WHAT TO DO:
Write out the lines exactly as they appear, starting at the line that contains "anatomyofadventure.com" and ending at the line that contains "essentiel d’estimer les coûts liés à la const".

----- DATA LISTING -----

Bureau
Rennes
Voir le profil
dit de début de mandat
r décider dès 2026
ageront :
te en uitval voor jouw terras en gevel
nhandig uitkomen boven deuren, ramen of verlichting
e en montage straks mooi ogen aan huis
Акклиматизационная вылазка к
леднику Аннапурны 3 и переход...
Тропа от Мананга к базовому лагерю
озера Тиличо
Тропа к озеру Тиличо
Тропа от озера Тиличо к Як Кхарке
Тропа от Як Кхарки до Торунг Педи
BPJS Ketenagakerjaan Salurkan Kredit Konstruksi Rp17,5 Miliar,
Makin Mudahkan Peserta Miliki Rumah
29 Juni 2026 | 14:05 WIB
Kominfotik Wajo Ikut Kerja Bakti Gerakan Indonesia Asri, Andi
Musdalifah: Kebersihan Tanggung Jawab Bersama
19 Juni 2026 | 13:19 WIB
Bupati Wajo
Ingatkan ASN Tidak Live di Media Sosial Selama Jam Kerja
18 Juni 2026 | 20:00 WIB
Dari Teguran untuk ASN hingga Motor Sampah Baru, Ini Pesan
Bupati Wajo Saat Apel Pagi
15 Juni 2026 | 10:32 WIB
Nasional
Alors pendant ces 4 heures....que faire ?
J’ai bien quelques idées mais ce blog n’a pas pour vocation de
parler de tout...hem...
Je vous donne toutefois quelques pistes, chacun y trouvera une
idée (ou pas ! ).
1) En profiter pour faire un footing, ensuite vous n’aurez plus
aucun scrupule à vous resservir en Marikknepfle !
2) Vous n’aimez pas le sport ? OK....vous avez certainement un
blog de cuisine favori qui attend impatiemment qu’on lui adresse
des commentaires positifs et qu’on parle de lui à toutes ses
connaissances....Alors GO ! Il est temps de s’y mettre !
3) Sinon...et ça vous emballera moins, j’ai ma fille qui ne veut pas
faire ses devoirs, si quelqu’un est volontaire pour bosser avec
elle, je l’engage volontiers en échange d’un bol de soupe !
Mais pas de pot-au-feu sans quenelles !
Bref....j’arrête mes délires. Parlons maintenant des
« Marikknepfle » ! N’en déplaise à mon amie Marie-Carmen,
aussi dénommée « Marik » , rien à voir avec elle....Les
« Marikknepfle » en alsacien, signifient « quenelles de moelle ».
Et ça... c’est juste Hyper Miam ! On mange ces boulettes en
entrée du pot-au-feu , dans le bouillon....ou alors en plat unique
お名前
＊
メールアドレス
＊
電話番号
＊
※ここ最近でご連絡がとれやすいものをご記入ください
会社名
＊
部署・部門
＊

-----
----- DATA LISTING -----

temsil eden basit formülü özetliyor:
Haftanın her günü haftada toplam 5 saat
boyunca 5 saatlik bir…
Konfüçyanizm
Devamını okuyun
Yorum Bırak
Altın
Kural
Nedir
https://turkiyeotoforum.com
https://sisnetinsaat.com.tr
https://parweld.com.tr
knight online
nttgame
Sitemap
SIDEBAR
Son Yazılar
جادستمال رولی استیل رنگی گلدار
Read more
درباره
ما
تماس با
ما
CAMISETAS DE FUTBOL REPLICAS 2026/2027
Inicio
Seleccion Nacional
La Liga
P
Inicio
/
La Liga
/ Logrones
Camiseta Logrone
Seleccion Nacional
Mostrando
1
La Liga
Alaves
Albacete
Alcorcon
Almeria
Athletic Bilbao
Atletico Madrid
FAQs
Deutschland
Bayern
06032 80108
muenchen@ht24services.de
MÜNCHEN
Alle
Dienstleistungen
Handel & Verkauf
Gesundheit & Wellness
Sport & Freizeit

-----
----- DATA LISTING -----

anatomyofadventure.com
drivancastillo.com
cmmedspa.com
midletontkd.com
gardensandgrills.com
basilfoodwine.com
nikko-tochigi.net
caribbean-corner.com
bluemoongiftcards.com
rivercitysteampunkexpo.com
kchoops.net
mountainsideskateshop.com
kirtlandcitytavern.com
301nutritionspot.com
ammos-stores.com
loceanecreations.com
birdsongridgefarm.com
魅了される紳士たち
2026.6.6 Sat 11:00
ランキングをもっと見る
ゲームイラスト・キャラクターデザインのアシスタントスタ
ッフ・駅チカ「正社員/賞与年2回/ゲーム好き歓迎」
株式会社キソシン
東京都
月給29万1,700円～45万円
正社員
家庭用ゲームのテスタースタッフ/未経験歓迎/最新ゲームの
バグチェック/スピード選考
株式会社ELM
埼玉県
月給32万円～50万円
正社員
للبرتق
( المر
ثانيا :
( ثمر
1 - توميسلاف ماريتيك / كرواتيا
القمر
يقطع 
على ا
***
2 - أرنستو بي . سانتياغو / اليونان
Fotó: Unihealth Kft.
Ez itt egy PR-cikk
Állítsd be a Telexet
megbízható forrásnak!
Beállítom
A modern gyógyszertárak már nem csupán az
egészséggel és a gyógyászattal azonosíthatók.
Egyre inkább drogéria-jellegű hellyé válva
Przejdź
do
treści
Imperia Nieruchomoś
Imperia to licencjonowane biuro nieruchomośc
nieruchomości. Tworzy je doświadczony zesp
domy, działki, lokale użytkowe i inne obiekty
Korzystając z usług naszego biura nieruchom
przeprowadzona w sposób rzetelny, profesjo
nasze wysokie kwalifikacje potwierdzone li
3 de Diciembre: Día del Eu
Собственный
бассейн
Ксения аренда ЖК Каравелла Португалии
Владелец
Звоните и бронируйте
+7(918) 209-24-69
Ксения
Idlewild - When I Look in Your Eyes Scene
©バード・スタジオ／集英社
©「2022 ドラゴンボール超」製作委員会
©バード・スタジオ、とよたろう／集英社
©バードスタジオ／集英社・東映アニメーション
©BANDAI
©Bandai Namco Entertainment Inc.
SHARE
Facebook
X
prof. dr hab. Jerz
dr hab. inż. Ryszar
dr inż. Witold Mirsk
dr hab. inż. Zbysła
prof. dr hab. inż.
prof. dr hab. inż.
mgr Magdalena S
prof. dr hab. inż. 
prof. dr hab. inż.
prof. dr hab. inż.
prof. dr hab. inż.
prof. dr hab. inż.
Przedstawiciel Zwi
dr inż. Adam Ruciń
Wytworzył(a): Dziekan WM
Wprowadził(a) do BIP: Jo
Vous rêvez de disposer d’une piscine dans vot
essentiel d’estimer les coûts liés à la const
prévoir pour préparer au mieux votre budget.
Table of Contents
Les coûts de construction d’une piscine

-----

RESPONSE:
anatomyofadventure.com
drivancastillo.com
cmmedspa.com
midletontkd.com
gardensandgrills.com
basilfoodwine.com
nikko-tochigi.net
caribbean-corner.com
bluemoongiftcards.com
rivercitysteampunkexpo.com
kchoops.net
mountainsideskateshop.com
kirtlandcitytavern.com
301nutritionspot.com
ammos-stores.com
loceanecreations.com
birdsongridgefarm.com
魅了される紳士たち
2026.6.6 Sat 11:00
ランキングをもっと見る
ゲームイラスト・キャラクターデザインのアシスタントスタ
ッフ・駅チカ「正社員/賞与年2回/ゲーム好き歓迎」
株式会社キソシン
東京都
月給29万1,700円～45万円
正社員
家庭用ゲームのテスタースタッフ/未経験歓迎/最新ゲームの
バグチェック/スピード選考
株式会社ELM
埼玉県
月給32万円～50万円
正社員
للبرتق
( المر
ثانيا :
( ثمر
1 - توميسلاف ماريتيك / كرواتيا
القمر
يقطع 
على ا
***
2 - أرنستو بي . سانتياغو / اليونان
Fotó: Unihealth Kft.
Ez itt egy PR-cikk
Állítsd be a Telexet
megbízható forrásnak!
Beállítom
A modern gyógyszertárak már nem csupán az
egészséggel és a gyógyászattal azonosíthatók.
Egyre inkább drogéria-jellegű hellyé válva
Przejdź
do
treści
Imperia Nieruchomoś
Imperia to licencjonowane biuro nieruchomośc
nieruchomości. Tworzy je doświadczony zesp
domy, działki, lokale użytkowe i inne obiekty
Korzystając z usług naszego biura nieruchom
przeprowadzona w sposób rzetelny, profesjo
nasze wysokie kwalifikacje potwierdzone li
3 de Diciembre: Día del Eu
Собственный
бассейн
Ксения аренда ЖК Каравелла Португалии
Владелец
Звоните и бронируйте
+7(918) 209-24-69
Ксения
Idlewild - When I Look in Your Eyes Scene
©バード・スタジオ／集英社
©「2022 ドラゴンボール超」製作委員会
©バード・スタジオ、とよたろう／集英社
©バードスタジオ／集英社・東映アニメーション
©BANDAI
©Bandai Namco Entertainment Inc.
SHARE
Facebook
X
prof. dr hab. Jerz
dr hab. inż. Ryszar
dr inż. Witold Mirsk
dr hab. inż. Zbysła
prof. dr hab. inż.
prof. dr hab. inż.
mgr Magdalena S
prof. dr hab. inż. 
prof. dr hab. inż.
prof. dr hab. inż.
prof. dr hab. inż.
prof. dr hab. inż.
Przedstawiciel Zwi
dr inż. Adam Ruciń
Wytworzył(a): Dziekan WM
Wprowadził(a) do BIP: Jo
Vous rêvez de disposer d’une piscine dans vot
essentiel d’estimer les coûts liés à la const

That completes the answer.